● **To do**
Please pick out every line in the rows below that contains the string "qSketchRegion" and copy each one. Case counts, so only matches with the same capitalization qualify.

● **Entries supplied**

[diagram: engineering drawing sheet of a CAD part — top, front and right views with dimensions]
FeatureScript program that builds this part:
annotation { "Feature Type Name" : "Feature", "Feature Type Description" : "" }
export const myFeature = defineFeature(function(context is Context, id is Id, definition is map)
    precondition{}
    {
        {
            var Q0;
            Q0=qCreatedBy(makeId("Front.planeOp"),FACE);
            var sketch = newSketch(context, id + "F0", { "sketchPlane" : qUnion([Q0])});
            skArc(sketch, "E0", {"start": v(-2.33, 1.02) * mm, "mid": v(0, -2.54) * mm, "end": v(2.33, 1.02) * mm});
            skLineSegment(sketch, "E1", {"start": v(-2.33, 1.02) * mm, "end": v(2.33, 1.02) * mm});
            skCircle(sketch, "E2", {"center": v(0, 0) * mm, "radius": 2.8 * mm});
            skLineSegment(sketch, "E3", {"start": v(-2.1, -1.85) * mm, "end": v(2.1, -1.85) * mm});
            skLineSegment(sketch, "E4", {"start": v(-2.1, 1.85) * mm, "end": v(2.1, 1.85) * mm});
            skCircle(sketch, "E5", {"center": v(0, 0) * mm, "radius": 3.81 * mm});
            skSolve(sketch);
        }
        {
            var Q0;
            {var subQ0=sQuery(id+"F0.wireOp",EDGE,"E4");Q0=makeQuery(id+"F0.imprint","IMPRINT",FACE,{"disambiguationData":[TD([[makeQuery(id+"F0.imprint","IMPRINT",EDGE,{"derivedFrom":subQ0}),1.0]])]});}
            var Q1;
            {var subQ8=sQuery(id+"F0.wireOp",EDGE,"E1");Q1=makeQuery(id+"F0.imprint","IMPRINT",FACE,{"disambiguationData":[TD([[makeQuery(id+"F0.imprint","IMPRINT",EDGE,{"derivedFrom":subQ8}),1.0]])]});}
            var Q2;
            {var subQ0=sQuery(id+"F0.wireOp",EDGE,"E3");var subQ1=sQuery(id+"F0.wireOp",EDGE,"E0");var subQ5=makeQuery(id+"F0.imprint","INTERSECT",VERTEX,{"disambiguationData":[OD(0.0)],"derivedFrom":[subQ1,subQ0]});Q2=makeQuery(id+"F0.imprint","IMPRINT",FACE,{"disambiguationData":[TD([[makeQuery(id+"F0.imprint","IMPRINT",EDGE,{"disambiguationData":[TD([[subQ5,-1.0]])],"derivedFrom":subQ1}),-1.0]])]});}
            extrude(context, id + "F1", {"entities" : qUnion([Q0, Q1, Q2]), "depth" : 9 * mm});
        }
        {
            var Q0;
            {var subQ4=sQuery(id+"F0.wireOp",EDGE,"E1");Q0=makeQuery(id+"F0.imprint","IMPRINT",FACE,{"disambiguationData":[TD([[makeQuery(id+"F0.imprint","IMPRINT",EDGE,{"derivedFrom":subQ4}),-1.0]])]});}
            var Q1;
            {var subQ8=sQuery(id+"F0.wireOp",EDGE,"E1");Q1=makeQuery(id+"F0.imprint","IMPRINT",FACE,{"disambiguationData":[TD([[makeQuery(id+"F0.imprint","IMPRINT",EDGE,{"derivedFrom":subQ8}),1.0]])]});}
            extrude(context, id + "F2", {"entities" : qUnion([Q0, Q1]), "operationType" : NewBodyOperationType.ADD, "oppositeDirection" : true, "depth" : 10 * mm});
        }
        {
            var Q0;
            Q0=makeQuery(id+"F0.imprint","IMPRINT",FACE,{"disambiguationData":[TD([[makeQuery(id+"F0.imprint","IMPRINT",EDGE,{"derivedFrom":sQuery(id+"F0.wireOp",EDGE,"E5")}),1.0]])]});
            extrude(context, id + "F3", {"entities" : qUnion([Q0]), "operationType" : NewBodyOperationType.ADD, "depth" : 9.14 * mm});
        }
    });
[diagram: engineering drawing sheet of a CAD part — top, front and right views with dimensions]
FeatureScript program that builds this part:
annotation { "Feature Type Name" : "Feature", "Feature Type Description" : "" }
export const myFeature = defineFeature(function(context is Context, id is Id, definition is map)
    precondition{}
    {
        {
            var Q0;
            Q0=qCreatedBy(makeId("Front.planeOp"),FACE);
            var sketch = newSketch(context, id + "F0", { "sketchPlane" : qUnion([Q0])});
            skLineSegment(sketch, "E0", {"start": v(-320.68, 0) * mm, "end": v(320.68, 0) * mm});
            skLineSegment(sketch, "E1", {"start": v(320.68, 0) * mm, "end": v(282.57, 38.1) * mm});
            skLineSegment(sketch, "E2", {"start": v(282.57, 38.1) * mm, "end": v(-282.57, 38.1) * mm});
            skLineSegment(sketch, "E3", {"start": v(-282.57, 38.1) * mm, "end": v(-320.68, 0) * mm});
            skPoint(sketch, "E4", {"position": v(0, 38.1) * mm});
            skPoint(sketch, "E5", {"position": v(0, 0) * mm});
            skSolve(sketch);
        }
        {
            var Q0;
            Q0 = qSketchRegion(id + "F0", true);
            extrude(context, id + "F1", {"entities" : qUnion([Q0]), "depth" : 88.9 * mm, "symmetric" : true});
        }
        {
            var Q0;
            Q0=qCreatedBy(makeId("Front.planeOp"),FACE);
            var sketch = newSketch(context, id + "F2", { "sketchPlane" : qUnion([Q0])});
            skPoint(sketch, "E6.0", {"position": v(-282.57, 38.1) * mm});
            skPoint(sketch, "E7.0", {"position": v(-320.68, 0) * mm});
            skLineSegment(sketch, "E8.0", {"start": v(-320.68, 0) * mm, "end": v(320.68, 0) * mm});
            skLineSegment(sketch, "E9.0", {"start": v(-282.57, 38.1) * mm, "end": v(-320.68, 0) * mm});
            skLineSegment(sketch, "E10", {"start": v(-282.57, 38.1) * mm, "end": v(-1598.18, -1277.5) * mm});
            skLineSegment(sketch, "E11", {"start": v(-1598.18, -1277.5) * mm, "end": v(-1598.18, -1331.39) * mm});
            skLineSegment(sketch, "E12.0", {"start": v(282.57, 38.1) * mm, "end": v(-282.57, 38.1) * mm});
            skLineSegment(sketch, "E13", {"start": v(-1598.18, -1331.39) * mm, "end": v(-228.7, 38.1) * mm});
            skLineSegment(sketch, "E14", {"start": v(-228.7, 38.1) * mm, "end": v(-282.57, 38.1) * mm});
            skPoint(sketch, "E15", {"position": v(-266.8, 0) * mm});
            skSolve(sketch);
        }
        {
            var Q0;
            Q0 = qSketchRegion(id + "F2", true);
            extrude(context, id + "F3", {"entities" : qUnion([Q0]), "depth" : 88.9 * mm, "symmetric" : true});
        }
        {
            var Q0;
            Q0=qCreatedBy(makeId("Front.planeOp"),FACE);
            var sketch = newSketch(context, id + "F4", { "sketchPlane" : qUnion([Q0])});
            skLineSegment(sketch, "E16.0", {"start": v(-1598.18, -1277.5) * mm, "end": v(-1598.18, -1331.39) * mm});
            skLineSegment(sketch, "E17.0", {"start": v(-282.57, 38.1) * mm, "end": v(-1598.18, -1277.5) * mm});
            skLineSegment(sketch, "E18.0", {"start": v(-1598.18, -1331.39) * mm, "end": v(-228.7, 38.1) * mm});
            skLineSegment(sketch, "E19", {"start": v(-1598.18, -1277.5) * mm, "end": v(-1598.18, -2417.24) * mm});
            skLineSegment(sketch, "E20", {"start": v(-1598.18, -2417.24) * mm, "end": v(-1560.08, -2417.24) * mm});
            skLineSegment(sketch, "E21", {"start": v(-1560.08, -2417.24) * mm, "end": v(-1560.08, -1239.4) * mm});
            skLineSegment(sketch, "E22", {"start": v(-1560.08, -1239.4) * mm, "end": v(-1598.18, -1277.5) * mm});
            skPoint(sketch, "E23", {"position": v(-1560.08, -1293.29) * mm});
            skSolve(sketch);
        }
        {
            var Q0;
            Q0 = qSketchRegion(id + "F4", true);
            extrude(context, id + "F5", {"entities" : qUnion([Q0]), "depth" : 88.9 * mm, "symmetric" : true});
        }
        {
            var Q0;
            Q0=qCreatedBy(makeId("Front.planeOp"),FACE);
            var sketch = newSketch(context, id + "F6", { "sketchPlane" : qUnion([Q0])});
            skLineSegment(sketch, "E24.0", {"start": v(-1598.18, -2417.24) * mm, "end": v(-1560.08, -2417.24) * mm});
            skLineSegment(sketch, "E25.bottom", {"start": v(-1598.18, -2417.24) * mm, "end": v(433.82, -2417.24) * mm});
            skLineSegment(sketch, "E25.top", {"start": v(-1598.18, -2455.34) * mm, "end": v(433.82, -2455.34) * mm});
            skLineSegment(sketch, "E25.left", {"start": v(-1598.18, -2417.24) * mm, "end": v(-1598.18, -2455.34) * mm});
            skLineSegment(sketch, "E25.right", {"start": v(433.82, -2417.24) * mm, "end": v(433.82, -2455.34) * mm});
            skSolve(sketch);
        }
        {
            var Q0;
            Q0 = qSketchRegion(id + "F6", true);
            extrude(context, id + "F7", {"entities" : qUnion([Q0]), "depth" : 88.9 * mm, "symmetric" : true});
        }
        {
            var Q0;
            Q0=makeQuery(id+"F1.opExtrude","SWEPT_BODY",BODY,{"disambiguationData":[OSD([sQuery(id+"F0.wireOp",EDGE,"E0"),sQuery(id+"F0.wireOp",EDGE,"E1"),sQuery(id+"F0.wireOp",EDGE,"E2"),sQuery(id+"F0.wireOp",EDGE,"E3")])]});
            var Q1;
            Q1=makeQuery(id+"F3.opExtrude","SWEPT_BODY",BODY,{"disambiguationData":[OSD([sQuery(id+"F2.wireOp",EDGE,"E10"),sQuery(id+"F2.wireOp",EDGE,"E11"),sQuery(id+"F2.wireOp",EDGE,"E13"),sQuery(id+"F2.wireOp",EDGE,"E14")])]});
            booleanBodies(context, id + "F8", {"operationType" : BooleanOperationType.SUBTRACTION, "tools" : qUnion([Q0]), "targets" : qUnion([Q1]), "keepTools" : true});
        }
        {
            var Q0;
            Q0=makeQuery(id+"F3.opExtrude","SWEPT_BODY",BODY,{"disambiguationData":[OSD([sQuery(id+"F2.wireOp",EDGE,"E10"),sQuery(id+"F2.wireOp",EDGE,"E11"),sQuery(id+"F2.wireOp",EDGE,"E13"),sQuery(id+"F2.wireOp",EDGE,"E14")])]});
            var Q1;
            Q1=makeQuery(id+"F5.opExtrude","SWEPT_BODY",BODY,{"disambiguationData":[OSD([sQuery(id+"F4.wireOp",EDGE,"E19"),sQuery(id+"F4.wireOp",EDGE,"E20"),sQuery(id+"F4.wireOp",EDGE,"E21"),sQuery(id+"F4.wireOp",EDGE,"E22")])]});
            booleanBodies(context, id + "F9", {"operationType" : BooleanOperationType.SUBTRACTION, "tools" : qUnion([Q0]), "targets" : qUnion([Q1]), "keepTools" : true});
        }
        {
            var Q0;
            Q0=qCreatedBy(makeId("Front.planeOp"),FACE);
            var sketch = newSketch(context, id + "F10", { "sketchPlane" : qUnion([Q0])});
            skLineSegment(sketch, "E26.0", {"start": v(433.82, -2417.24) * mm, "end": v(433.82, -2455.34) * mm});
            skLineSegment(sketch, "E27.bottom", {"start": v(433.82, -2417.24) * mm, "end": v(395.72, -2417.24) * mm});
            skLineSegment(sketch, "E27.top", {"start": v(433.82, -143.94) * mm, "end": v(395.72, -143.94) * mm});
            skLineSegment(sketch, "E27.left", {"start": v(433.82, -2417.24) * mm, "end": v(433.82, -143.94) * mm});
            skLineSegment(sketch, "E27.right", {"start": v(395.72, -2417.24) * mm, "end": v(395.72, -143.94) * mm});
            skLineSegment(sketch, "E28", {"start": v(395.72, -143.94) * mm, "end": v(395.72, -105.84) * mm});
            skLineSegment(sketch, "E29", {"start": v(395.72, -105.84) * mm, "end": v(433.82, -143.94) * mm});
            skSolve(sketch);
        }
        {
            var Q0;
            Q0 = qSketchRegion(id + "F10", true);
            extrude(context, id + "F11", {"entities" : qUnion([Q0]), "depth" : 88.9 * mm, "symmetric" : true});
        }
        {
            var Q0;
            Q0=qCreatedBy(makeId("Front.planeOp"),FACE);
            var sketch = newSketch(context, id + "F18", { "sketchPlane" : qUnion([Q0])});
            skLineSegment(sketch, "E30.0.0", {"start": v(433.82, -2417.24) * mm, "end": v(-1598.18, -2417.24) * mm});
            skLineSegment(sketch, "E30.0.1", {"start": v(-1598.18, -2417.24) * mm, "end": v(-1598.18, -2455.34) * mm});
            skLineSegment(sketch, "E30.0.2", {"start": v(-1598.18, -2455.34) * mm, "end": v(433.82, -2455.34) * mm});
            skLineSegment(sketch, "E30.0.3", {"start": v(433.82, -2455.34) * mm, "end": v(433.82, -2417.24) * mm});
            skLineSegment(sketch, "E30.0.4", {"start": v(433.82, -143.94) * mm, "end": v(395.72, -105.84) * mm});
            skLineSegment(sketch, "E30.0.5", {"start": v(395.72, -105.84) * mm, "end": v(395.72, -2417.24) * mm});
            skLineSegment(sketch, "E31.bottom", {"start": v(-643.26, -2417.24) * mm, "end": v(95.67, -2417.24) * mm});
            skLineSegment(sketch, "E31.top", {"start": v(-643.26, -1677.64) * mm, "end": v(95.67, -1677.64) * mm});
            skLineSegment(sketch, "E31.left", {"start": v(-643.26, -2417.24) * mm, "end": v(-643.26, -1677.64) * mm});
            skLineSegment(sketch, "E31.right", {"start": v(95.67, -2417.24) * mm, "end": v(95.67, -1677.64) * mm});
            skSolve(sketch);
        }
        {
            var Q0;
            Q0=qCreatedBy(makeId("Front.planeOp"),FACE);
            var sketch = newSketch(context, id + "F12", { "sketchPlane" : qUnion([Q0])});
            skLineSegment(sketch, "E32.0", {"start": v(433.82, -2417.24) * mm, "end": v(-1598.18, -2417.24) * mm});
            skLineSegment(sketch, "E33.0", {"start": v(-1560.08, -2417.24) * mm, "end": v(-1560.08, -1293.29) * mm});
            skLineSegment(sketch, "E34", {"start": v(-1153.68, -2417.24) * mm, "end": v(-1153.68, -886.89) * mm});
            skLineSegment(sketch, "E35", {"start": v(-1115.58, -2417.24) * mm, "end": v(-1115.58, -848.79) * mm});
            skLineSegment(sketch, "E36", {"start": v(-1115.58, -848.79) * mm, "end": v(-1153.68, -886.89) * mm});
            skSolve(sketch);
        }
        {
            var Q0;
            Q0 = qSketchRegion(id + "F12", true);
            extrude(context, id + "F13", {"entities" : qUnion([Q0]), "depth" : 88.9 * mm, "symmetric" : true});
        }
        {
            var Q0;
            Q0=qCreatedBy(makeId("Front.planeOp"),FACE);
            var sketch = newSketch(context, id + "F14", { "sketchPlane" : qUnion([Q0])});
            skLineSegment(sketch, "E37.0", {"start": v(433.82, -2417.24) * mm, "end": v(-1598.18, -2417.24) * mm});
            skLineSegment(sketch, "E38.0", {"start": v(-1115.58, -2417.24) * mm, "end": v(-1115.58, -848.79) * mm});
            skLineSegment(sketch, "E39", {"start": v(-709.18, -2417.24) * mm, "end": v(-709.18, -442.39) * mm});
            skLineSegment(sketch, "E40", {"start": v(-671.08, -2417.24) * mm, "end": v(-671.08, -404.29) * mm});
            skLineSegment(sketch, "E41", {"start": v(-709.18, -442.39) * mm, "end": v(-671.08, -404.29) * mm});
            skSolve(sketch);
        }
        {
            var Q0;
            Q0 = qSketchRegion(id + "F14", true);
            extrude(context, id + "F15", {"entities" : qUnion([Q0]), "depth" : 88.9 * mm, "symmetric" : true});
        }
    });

● **Answer for this exercise**
            Q0 = qSketchRegion(id + "F0", true);
            Q0 = qSketchRegion(id + "F2", true);
            Q0 = qSketchRegion(id + "F4", true);
            Q0 = qSketchRegion(id + "F6", true);
            Q0 = qSketchRegion(id + "F10", true);
            Q0 = qSketchRegion(id + "F12", true);
            Q0 = qSketchRegion(id + "F14", true);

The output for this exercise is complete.